Booting AOMEI from a flash drive behaves the same. But not always. Sometimes it will only backup Win10.


Comments

  • A system backup includes all partitions required by the system.

    It seems your win7 installation is using win10 system partition.

    If you include a screenshot of windows disk managament somebody might be able to advise a course of action.
  • Thanks SIW2 for that tip. My first thought was no, its not using the Win10 drive. Then it dawned on me: Since I boot from the Win10 drive & then select Win7, it's still tied to the Win10 boot manager. So I boot from the Win7 drive, and the problem is resolved!  Just have to remember to boot the drive that I want to back up. The boot manager on the Win7 drive does not see the Win10 drive.
  • I have the exact same dual boot setup as @CJ13760 (Win7/Win10 on separate disks). If I want to secure this setup, will I then have to make system backup of both OS? I tend to only backup Win7, as this was really tricky to get right. However, I suspect that somehow Win7 boot info is embedded in Win10, so that restoring Win7 on a fresh Win10 install might not work? Any thoughts?
  • edited March 2023
    Hello CJ13760, I understand you prefer to use system backups, but that is not working for you. Which motherboard mode are you using, BIOS, UEFI-csm, UEFI-noncsm?
    Please try to use disk backup method, that may work better for you. If you are using motherboard mode UEFI, and you want to manage the BCD boot settings, you could do that in the command line, or with msconfig, or with EasyBCD. Msconfig is the simplest way to manage the BCD boot settings. If you manage the BCD boot settings with the command line, or with EasyBCD, please practice that first on a separate PC that has no personal files on it. If you need to manage the BCD boot settings outside of windows, you could use Hirens > EasyBCD.
    Great free tools from Aomei:
    Aomei WinPE Builder 2.0 USB, includes: Partition Assistant, Backupper, Recuva, OSF Mount, CPU-Z, Bootice. Does not support internal NVMe disks.
    https://www.ubackup.com/articles/make-a-bootable-usb-1004.html
    https://www.ubackup.com/pe-builder.html
    Great free tools NOT from Aomei:
    EasyBCD - application
    https://easybcd.en.softonic.com
    LazeSoft - live USB boot repair
    https://www.lazesoft.com
    Hirens Boot PE - live USB tool suite
    To add custom drivers such as NVMe, simply put them into the “CustomDrivers” folder. Hirens is not recommended in combination with Ventoy USB.
    https://www.hirensbootcd.org






  • That's the cleanest way - Backup 7 & 10 separately, booting from the drive that you want to back up. Restore to the appropriate drive, booting from the recovery flash drive.

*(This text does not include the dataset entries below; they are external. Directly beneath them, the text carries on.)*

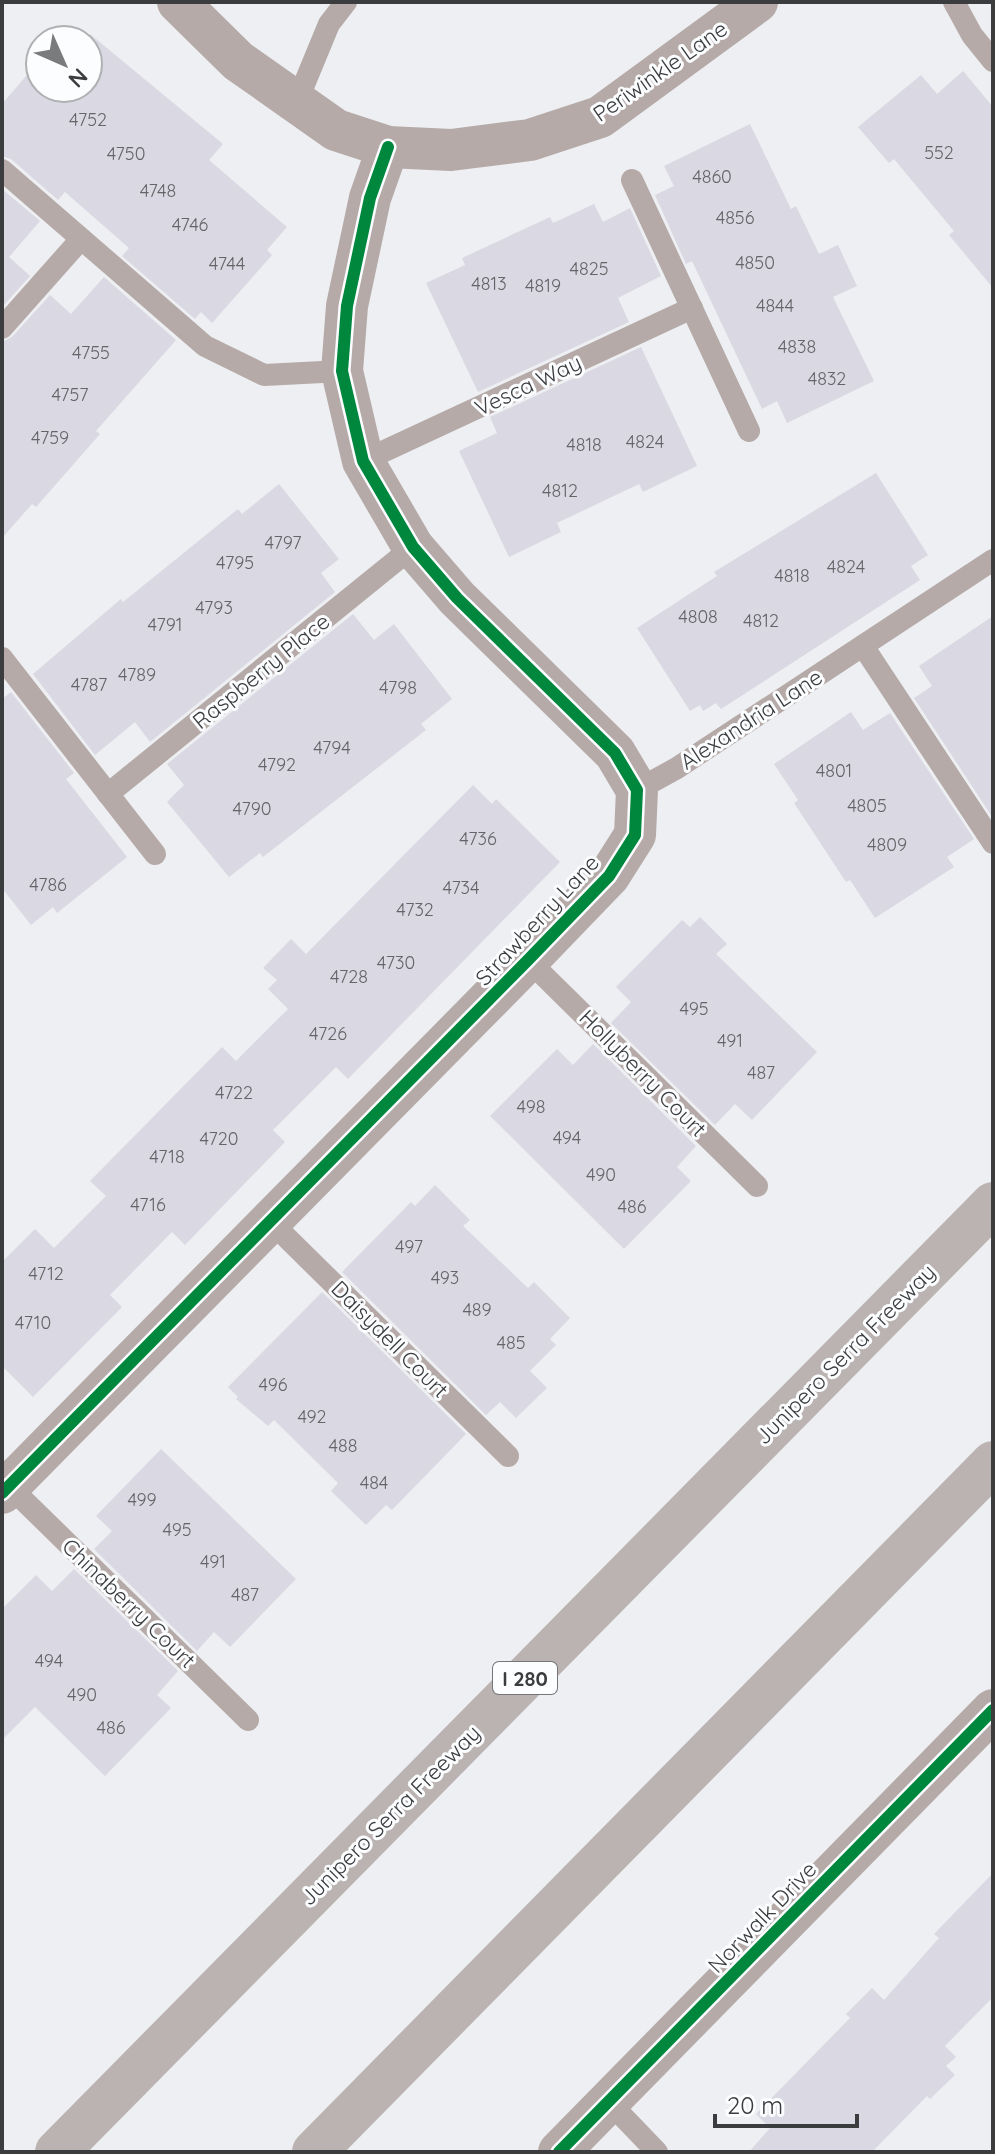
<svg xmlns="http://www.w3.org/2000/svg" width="995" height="2154" viewBox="0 0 995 2154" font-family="Quicksand,sans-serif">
	<rect width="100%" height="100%" fill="#edeff2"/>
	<g fill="#dad8e2">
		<polygon points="90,34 223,144 209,160 287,227 267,250 272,255 212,323 201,312 195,319 122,256 129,248 65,192 58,200 11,159 2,156 2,104 40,60 40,88 88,88 88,40 85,40"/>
		<polygon points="963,71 993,107 993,288 949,235 954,231 894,159 889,163 858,127 921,75 937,94"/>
		<polygon points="750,124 791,209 796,206 819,254 838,245 857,286 833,297 874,381 787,423 777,401 762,409 692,261 686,264 655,195 674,186 664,166"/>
		<polygon points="2,189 40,221 9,257 30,276 2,307"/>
		<polygon points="594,204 603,222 630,208 661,276 618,298 629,322 478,392 426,283 465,265 462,258 550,217 553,223"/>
		<polygon points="104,277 176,340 96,431 100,434 36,507 32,504 2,538 2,342 12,337 50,295 71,314"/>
		<polygon points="641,347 697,466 643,492 639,484 557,523 561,532 509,557 459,451 497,433 490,417"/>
		<polygon points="876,473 928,555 911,566 920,580 721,709 716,703 703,711 700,705 690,711 637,628 717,576 714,572"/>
		<polygon points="279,484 339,559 321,573 335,592 150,742 135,722 95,755 33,674 121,599 123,602 238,509 242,514"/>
		<polygon points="353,614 374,640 394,624 452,699 421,724 426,730 263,857 260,853 229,877 167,802 184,785 167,764"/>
		<polygon points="993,616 993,818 914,698 932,686 919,666"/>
		<polygon points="11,692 74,773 66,779 127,857 57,913 53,907 31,925 2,888 2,699"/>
		<polygon points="851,712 863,730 890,713 974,839 947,857 954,867 875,918 850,880 846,882 794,803 798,800 774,764"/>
		<polygon points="473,785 492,804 496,799 560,862 348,1079 336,1067 273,1130 285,1142 185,1245 172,1232 110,1295 122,1307 33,1397 2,1366 2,1262 35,1229 54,1248 106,1196 90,1181 222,1047 236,1061 288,1009 268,989 277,980 263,968 291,939 306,954"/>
		<polygon points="700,917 727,944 716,954 817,1052 752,1120 735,1104 715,1125 611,1023 631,1002 616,987 682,920 690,927"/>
		<polygon points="593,1044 696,1146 677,1167 691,1181 624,1249 490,1116 557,1049 573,1065"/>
		<polygon points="435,1185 470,1220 463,1226 528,1288 534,1282 570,1318 550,1339 556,1345 530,1371 547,1388 516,1418 500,1402 486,1415 342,1272 411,1202 415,1206"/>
		<polygon points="322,1292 466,1434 392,1510 386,1505 366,1525 331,1491 338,1483 274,1420 268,1426 236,1399 238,1397 228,1387"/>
		<polygon points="161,1449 296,1579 230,1647 214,1632 197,1651 94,1549 112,1531 96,1516"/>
		<polygon points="74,1569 178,1671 157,1695 171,1708 105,1776 35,1707 2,1740 2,1609 36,1575 52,1591"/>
		<polygon points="993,1873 993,1997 945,2046 956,2057 946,2066 955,2075 930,2099 927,2096 872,2152 749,2152 770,2128 756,2114 850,2018 846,2014 872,1988 884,2000 939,1938 934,1934"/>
	</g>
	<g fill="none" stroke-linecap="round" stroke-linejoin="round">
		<g stroke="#b5aaa8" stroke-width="22">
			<polyline points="954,2 972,35 993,61"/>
			<polyline points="296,104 329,24 346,2"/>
			<polyline points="2,170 205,346 264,375 342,371"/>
			<polyline points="632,180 749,431"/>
			<polyline points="2,328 81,239"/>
			<polyline points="363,461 692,308"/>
			<polyline points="863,646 993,843"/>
			<polyline points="2,658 155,854"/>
			<polyline points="637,790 677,768 993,560"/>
			<polyline points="108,794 413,547"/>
			<polyline points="528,960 757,1186"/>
			<polyline points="271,1222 508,1456"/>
			<polyline points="9,1486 248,1720"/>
			<polyline points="609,2102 657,2152"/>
		</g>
		<g stroke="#b5aaa8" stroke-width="42">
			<polyline points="178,2 238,61 336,130 388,147 451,150 530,140 600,117 757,2"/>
			<polyline points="2,1493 528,960 609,876 635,835 637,790 615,753 457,598 413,547 363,461 342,371 347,306 370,198 388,147"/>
			<polyline points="559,2152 993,1710"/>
		</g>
		<g stroke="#bab3b1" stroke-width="44">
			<polyline points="57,2152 993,1204"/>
			<polyline points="314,2152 993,1463"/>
		</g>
		<defs>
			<g id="cycleway">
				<polyline points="2,1493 528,960 609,876 635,835 637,790 615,753 457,598 413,547 363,461 342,371 347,306 370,198 388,147"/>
				<polyline points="559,2152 993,1710"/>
			</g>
		</defs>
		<use href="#cycleway" stroke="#fbfdff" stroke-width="17"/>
		<use href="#cycleway" stroke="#00873e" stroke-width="12"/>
	</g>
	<g text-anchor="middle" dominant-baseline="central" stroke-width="6" stroke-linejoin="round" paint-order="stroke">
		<g font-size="18" fill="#646469">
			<text x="88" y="119">4752</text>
			<text x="939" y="152">552</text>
			<text x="126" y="153">4750</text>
			<text x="712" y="176">4860</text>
			<text x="158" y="190">4748</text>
			<text x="735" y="217">4856</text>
			<text x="190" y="224">4746</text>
			<text x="755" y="262">4850</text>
			<text x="227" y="263">4744</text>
			<text x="589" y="268">4825</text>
			<text x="489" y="283">4813</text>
			<text x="543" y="285">4819</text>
			<text x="775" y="305">4844</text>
			<text x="797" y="346">4838</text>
			<text x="91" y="352">4755</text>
			<text x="827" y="378">4832</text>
			<text x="70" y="394">4757</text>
			<text x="50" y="437">4759</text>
			<text x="645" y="441">4824</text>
			<text x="584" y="444">4818</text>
			<text x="560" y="490">4812</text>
			<text x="283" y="542">4797</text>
			<text x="235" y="562">4795</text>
			<text x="846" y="566">4824</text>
			<text x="792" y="575">4818</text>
			<text x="214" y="607">4793</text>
			<text x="698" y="616">4808</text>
			<text x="761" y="620">4812</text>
			<text x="165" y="624">4791</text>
			<text x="137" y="674">4789</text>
			<text x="89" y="684">4787</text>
			<text x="398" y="687">4798</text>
			<text x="332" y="747">4794</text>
			<text x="277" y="764">4792</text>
			<text x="834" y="770">4801</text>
			<text x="867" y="805">4805</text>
			<text x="252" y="808">4790</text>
			<text x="478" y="838">4736</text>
			<text x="887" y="844">4809</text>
			<text x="48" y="884">4786</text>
			<text x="461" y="887">4734</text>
			<text x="415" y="909">4732</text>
			<text x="396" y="962">4730</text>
			<text x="349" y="976">4728</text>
			<text x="694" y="1008">495</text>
			<text x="328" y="1033">4726</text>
			<text x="730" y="1040">491</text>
			<text x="761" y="1072">487</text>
			<text x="234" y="1092">4722</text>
			<text x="531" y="1106">498</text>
			<text x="567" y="1137">494</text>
			<text x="219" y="1138">4720</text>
			<text x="167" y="1156">4718</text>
			<text x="601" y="1174">490</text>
			<text x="148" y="1204">4716</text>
			<text x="632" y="1206">486</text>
			<text x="409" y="1246">497</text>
			<text x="46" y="1273">4712</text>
			<text x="445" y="1277">493</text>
			<text x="477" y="1309">489</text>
			<text x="33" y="1322">4710</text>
			<text x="511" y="1342">485</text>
			<text x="273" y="1384">496</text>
			<text x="312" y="1416">492</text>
			<text x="343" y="1445">488</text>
			<text x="374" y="1482">484</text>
			<text x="142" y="1499">499</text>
			<text x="177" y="1529">495</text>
			<text x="213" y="1561">491</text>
			<text x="245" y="1594">487</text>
			<text x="49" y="1660">494</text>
			<text x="82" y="1694">490</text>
			<text x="111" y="1727">486</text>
		</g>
		<rect fill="#fbfdff" stroke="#757678" stroke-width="2" x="493" y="1662" width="64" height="32" rx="6"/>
		<g font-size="20" font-weight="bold" fill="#3b3c3e">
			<text x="525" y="1678">I 280</text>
		</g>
		<g font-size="22" fill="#3b3c3e" stroke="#fbfdff">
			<text transform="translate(660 71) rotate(-35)">Periwinkle Lane</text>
			<text transform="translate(528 385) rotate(-25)">Vesca Way</text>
			<text transform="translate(261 671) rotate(-39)">Raspberry Place</text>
			<text transform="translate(751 719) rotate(-33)">Alexandria Lane</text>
			<text transform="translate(537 920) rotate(-47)">Strawberry Lane</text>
			<text transform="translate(643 1073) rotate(45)">Hollyberry Court</text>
			<text transform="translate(390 1339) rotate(45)">Daisydell Court</text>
			<text transform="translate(845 1354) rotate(-45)">Junipero Serra Freeway</text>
			<text transform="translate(129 1603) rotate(44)">Chinaberry Court</text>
			<text transform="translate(390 1815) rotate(-45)">Junipero Serra Freeway</text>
			<text transform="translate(762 1917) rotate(-46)">Norwalk Drive</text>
		</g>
	</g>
	<rect width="995" height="2154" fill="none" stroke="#3b3c3e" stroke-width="8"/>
	<g transform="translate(64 64) rotate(135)"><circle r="38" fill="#fbfdff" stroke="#aeb0b2" stroke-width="2"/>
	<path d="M0-6L14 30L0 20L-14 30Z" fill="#797b7d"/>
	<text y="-12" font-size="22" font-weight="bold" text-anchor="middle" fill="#3b3c3e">N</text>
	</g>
	<path d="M715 2114v12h142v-12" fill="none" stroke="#3b3c3e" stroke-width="4"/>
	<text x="727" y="2114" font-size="24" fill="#3b3c3e" stroke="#fbfdff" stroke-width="6" paint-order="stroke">20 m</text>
</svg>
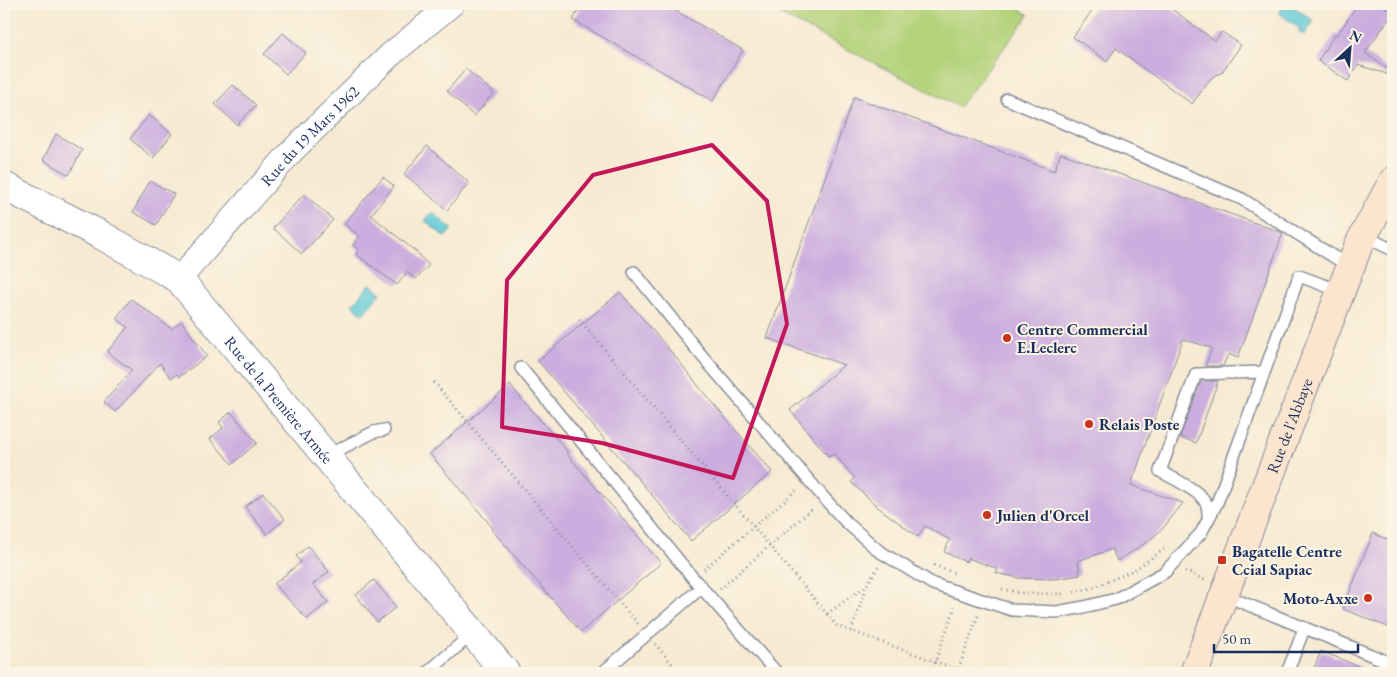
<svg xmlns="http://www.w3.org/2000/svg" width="1397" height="677" font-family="'EB Garamond',serif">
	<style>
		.green { fill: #b3d279; stroke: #67806c }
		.water { fill: #5dc9d6; stroke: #3c7c9a }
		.building { fill: #cbaedf }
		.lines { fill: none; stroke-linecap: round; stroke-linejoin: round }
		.service-casing { stroke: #888c98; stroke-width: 14 }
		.minor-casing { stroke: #888c98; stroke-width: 26 }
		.tertiary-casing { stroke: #888c98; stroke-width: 30 }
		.secondary-casing { stroke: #888c98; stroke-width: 30 }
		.path { stroke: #888c98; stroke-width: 3; stroke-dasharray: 1 4; stroke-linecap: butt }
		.service { stroke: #fff; stroke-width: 11 }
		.minor { stroke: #fff; stroke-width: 24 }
		.tertiary { stroke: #fff; stroke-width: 28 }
		.secondary { stroke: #fbe5cf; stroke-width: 28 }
		.marked { fill: none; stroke: #c2185b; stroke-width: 4; stroke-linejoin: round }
		.poi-dot { fill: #c8321e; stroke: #fcf5e5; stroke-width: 2 }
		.labels { text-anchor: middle; stroke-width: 4; stroke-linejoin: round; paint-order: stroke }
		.street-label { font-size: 16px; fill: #1b2f5e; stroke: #fcf5e5 }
		.poi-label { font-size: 16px; font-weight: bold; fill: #1b2f5e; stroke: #fcf5e5; text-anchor: start }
	</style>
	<rect width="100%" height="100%" fill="#fcf5e5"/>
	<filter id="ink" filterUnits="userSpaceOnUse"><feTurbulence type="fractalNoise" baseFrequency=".02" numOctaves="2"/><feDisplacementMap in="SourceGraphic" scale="10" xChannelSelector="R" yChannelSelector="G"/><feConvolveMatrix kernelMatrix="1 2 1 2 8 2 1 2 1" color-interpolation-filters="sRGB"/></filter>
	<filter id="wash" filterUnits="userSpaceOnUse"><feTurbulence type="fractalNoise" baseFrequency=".0096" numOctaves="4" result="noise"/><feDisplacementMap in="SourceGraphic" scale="20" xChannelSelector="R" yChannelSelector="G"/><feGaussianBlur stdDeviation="1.12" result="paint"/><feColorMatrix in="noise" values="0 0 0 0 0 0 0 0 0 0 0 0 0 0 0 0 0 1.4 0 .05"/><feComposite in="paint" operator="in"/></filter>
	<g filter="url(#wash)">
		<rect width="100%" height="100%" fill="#f6ead2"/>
		<path class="green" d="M 760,4 L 1010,4 L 1029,15 L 959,107 Z"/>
		<path class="water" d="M 1286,4 L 1290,4 L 1314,21 L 1304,35 L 1299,32 L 1300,29 L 1279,13 Z
			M 432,212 L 452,229 L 445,237 L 425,221 Z
			M 370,284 L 381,293 L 363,314 L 352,305 Z"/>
		<g id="blocks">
			<path class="building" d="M 582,4 L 664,4 L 743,50 L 713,101 L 573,20 Z
				M 1097,4 L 1165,4 L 1215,41 L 1222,32 L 1241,45 L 1222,72 L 1211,78 L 1192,104 L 1116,48 L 1107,61 L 1073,37 Z
				M 1358,4 L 1380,4 L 1393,13 L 1365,53 L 1389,70 L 1387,74 L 1358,65 L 1348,81 L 1318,61 L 1335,34 L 1337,35 Z
				M 283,33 L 306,53 L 286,74 L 264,54 Z
				M 466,69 L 494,93 L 474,116 L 447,91 Z
				M 233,85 L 256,105 L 237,125 L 215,104 Z
				M 854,97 L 1054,171 L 1061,153 L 1283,233 L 1238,358 L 1228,354 L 1223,366 L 1205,366 L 1212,348 L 1183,339 L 1131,485 L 1183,503 L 1164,527 L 1150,540 L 1130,553 L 1117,561 L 1112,549 L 1078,561 L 1080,575 L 1055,579 L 1019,578 L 996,573 L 998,569 L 968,558 L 966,562 L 944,552 L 950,540 L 925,526 L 918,537 L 879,508 L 851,482 L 855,478 L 834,454 L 829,457 L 790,410 L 844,365 L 767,338 Z
				M 149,115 L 172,134 L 153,158 L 130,139 Z
				M 56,134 L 82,150 L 69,175 L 43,160 Z
				M 427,146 L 469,183 L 447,210 L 404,174 Z
				M 383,177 L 394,186 L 371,215 L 421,256 L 420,257 L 429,265 L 416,279 L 407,272 L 397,285 L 356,254 L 359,250 L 353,245 L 360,236 L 344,224 Z
				M 150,181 L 174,194 L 156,225 L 133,212 Z
				M 304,194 L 333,220 L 302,254 L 273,228 Z
				M 620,292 L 678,360 L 708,398 L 772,472 L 691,541 L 538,361 Z
				M 131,299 L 172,329 L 181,321 L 207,356 L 179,377 L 177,374 L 171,378 L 160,363 L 115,412 L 104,402 L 132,370 L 107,352 L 128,327 L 116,318 Z
				M 1201,381 L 1218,381 L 1196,443 L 1180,437 Z
				M 510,385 L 568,452 L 566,453 L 661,563 L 581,632 L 491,529 L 493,528 L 430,454 Z
				M 231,412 L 257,443 L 232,464 L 210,439 L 223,428 L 219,422 Z
				M 263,493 L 285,519 L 267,534 L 245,507 Z
				M 1373,533 L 1393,542 L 1393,629 L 1343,609 Z
				M 308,546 L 329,572 L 313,584 L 328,602 L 307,619 L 274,584 L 301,562 L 296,556 Z
				M 374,580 L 396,607 L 377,622 L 356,595 Z
				M 1321,651 L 1375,673 L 1312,673 Z"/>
		</g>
	</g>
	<g filter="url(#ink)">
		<use href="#blocks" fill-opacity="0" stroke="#888c98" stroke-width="1"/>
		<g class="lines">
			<g class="service-casing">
				<path id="service" d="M 1007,99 L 1242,199 L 1350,267
					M 1364,236 L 1393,250
					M 634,272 L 697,350 L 824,498 L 846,522 L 879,551 L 933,584 L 1012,610 L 1057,612 L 1084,607 L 1116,599 L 1165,572 L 1201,533 L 1217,503 L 1299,276 L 1340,291
					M 521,368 L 693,578 L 777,673
					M 326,456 L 374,432 L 384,430
					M 1208,520 C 1208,513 1209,506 1204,500 C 1196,489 1172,478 1160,471 L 1196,374 L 1263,372
					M 1224,595 L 1393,664
					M 427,673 L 473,633
					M 602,673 L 702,587
					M 1287,673 L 1304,629"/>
			</g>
			<g class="minor-casing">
				<g id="minor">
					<path id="s1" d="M 179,279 L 292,151 L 389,56 L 452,4"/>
				</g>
			</g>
			<g class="tertiary-casing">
				<g id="tertiary">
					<path id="s2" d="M 4,186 L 101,235 L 179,279 L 506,673"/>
				</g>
			</g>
			<g class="secondary-casing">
				<g id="secondary">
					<path id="s3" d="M 1194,673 L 1359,244 L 1393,181"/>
				</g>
			</g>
			<path class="path" d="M 579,319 L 837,626 L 967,673
				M 434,382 L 638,624
				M 934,565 L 954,573
				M 704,569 L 798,489
				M 1185,571 L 1207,581
				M 720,589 L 813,508
				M 1002,589 L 1020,593 L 1063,594
				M 1074,592 L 1095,587 L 1136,569 L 1164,549
				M 827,614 L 867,585 L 878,567
				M 851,631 L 867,586
				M 655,644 L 680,673
				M 931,673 L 955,607
				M 957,673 L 979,613"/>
			<use href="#service" class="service"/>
			<use href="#minor" class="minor"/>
			<use href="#tertiary" class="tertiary"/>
			<use href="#secondary" class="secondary"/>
		</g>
	</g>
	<path class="marked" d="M 712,145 L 767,201 L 787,324 L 733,478 L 602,443 L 502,427 L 507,280 L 593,175 Z"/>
	<g class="poi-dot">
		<circle cx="1007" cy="338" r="5"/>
		<circle cx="1089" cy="424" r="5"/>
		<circle cx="987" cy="515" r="5"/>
		<rect x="1217" y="555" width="10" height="10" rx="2.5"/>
		<circle cx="1368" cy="598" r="5"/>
	</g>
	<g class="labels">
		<g class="street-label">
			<text dy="6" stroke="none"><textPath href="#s1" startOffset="194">Rue du 19 Mars 1962</textPath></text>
			<text dy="6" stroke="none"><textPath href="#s2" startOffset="355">Rue de la Première Armée</textPath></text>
			<text dy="6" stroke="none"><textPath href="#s3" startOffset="265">Rue de l'Abbaye</textPath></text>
		</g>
		<g class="poi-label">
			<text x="1017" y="335">Centre Commercial<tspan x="1017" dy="18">E.Leclerc</tspan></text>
			<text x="1099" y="430">Relais Poste</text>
			<text x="997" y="521">Julien d'Orcel</text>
			<text x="1232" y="557">Bagatelle Centre<tspan x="1232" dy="18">Ccial Sapiac</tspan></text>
			<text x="1358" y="604" text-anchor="end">Moto-Axxe</text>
		</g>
	</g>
	<rect width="1397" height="677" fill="none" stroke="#fcf5e5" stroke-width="20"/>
	<g transform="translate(1350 48) rotate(26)" stroke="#fcf5e5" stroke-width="4" paint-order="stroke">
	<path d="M0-4L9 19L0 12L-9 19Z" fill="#1b2f5e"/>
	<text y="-8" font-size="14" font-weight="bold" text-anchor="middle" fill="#1b2f5e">N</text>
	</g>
	<path d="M1214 644v8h144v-8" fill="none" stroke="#1b2f5e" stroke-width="2.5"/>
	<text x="1222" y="644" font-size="15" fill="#1b2f5e" stroke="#fcf5e5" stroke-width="4" paint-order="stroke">50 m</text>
</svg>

    aiArtisan  Apparently you misunderstood what I wrote previously:
    "Since I boot from the Win10 drive & then select Win7, it's still tied to the Win10 boot manager. So I boot from the Win7 drive, and the problem is resolved!  Just have to remember to boot the drive that I want to back up. The boot manager on the Win7 drive does not see the Win10 drive."


  • edited March 2023
    Yes I read that. Could you please reply with which of the 3 motherboard modes you are using?
  • BIOS. And I use EasyBCD.
  • @Mecmec, You need to boot from the system you want to back up, and then install software to create the system backup.